The basic facts of Turner’s life can be quickly recalled: born in the one-stoplight town of Nutbush, Tennessee, where her churchgoing ideals were soon compromised by her secular interests, she moved to St. Louis as a teenager, in short order meeting her future husband — the saturnine, guitar-playing Ike Turner – and becoming the only female member of his band, the Kings of Rhythm. It proved a musically fruitful, if personally fraught — and ultimately violent – relationship. “My life with Ike was doomed the day he figured out I was going to be his moneymaker,” Turner wrote in her last autobiography. “He needed to control me, economically and psychologically, so I could never leave him.”

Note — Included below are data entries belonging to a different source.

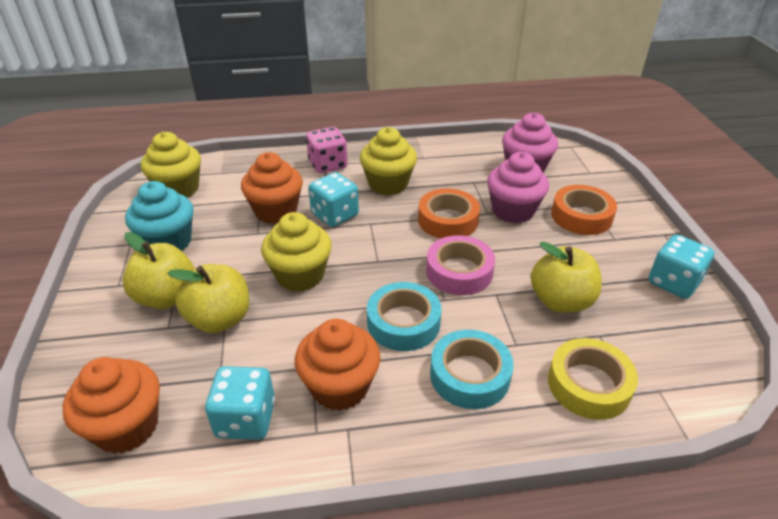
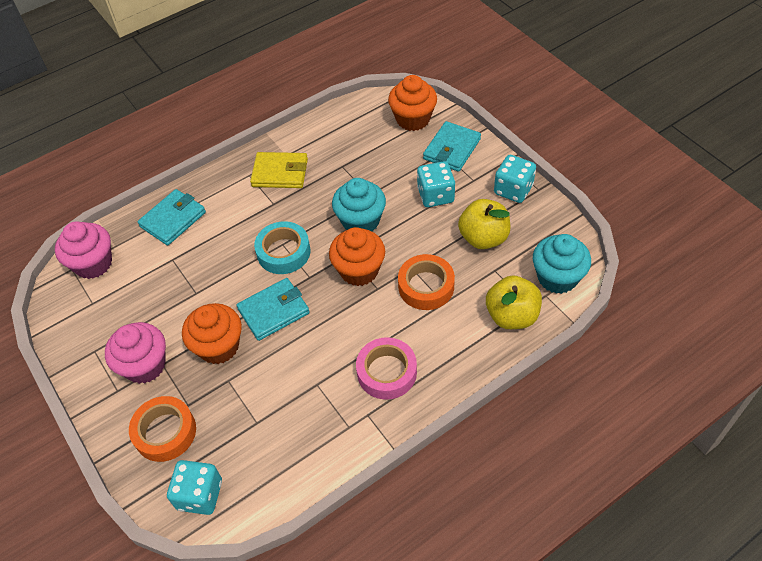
pink dice: 1 -> 0
turquoise cupcake: 1 -> 2
turquoise tape: 2 -> 1
turquoise wallet: 0 -> 3
yellow apple: 3 -> 2
yellow cupcake: 3 -> 0
yellow tape: 1 -> 0
yellow wallet: 0 -> 1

In the end, she did leave, literally running away from her husband following a fight en route to a show in Dallas, with just thirty-six cents in her pocket, setting the stage for an unlikely and prolonged second act as a solo artist. Turner’s musical highpoint during her years with Ike was 1966’s Phil Spector-produced “River Deep — Mountain High”, as well as some notably energetic dates in support of the Rolling Stones, among others. Her personal legacy from the divorce was less impressive: two secondhand cars, and the rights to her stage name.
Turner’s ultimate comeback wasn’t quite as seamless as recalled in one or two of her instant obituaries. She recorded three unsuccessful albums in the late 1970s, but then hit the big time again with 1984’s Private Dancer and its ubiquitous hit single “What’s Love Got to Do with It,” which between them won four Grammy awards, including Record of the Year. One or two churlish critics found they could resist the song itself, with its pedestrian tempo and somewhat cheesy synthesized harmonica solo, but it undoubtedly afforded Turner a new lease on life. Over time she would become a model of endurance in an industry that tends to jettison even its more successful female artists in early middle age. Turner announced her eventual retirement shortly after she turned sixty in 2000, although in true show business fashion she then returned with a farewell tour marking the fiftieth anniversary of her career, synchronized with the compilation album Tina: The Platinum Collection. After that she was content to settle down to a Swiss retirement with her German-born husband Erwin Bach, although it was said that she still sang at her local Buddhist temple, and eventually appeared on four largely chanted albums by Beyond, an all-female group of fellow devotees.
How should we best measure the success of a public entertainer? In Turner’s case, the box denoting sheer scale — she sold over 100 million records worldwide — clearly gets a tick. The style box gets ticked as well, because of the nonstop oomph of her live performances, with their generous quota of flashing video screens, fast-changing lights, lashings of dry ice and other effects, along with the skimpily glittering outfits favored by the artist herself. Also to be considered is sheer resilience: whatever you may think of Turner’s music, it took guts for her to bounce back to the top as she did in her mid-forties, quite apart from her inspirational example to other domestic-abuse victims.
Perhaps in the end we should remember a different Tina Turner to the high-kicking performer with the big hair. She was something much more universal than that: a survivor.